WORK REQUEST: Convert the rows into a Markdown table with the columns Index and Text. Begin at the line that contains "- Update translations", continue through the end of the rows, number each line, and omit blank lines.

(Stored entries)
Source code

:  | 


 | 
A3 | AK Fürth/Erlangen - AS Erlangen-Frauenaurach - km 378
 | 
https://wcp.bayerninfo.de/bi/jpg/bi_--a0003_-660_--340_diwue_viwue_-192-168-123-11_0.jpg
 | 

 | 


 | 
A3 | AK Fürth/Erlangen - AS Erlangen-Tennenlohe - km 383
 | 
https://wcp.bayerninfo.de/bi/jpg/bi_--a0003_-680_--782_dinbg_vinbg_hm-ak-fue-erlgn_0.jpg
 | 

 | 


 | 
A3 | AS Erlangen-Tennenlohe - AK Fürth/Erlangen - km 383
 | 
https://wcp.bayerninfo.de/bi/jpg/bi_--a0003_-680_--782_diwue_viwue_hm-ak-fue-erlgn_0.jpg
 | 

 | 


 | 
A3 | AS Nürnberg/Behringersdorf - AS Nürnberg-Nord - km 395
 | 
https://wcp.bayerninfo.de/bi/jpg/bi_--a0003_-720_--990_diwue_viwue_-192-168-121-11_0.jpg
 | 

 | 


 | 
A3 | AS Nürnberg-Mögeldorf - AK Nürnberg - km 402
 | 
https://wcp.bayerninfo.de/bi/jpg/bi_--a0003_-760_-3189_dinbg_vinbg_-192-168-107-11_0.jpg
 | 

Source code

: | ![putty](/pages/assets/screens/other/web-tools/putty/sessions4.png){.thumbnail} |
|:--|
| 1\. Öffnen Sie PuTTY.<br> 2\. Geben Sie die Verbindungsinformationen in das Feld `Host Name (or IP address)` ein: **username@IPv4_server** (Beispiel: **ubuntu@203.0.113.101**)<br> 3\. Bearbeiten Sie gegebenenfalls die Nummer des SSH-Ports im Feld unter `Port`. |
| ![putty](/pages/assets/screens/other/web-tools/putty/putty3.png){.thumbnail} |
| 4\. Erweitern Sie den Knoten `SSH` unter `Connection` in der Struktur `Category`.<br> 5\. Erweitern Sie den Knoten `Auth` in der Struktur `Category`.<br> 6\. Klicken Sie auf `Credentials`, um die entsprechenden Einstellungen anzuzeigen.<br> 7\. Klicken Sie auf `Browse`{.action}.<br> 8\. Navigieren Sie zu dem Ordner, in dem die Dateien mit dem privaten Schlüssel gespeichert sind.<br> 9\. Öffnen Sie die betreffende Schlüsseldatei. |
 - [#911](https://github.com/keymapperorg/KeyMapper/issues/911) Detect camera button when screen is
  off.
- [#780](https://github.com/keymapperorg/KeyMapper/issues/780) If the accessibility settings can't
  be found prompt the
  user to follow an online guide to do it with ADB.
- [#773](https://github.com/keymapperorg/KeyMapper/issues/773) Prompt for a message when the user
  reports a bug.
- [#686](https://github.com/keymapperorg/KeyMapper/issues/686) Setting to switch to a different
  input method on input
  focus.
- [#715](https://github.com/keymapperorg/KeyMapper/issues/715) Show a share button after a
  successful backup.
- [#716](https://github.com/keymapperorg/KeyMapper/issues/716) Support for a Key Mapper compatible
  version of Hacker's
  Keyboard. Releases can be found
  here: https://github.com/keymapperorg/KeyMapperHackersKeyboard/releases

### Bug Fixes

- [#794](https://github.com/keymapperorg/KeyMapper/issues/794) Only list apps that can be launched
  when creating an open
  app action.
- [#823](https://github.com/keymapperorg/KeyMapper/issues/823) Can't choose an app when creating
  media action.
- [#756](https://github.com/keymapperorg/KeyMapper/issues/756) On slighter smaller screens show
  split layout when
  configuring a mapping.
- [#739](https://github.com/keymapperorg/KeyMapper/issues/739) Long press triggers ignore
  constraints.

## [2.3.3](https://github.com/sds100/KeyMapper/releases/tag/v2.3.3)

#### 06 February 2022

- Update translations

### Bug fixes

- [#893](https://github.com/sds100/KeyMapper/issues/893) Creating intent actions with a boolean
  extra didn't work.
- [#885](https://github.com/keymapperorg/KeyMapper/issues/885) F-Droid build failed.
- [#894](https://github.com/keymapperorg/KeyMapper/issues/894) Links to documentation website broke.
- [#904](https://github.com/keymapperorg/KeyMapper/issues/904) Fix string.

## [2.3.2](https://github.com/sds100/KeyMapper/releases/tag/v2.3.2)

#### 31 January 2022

RESPONSE BELOW:
| Index | Text |
|---|---|
| 1 | - Update translations |
| 2 | ### Bug fixes |
| 3 | - [#893](https://github.com/sds100/KeyMapper/issues/893) Creating intent actions with a boolean |
| 4 |   extra didn't work. |
| 5 | - [#885](https://github.com/keymapperorg/KeyMapper/issues/885) F-Droid build failed. |
| 6 | - [#894](https://github.com/keymapperorg/KeyMapper/issues/894) Links to documentation website broke. |
| 7 | - [#904](https://github.com/keymapperorg/KeyMapper/issues/904) Fix string. |
| 8 | ## [2.3.2](https://github.com/sds100/KeyMapper/releases/tag/v2.3.2) |
| 9 | #### 31 January 2022 |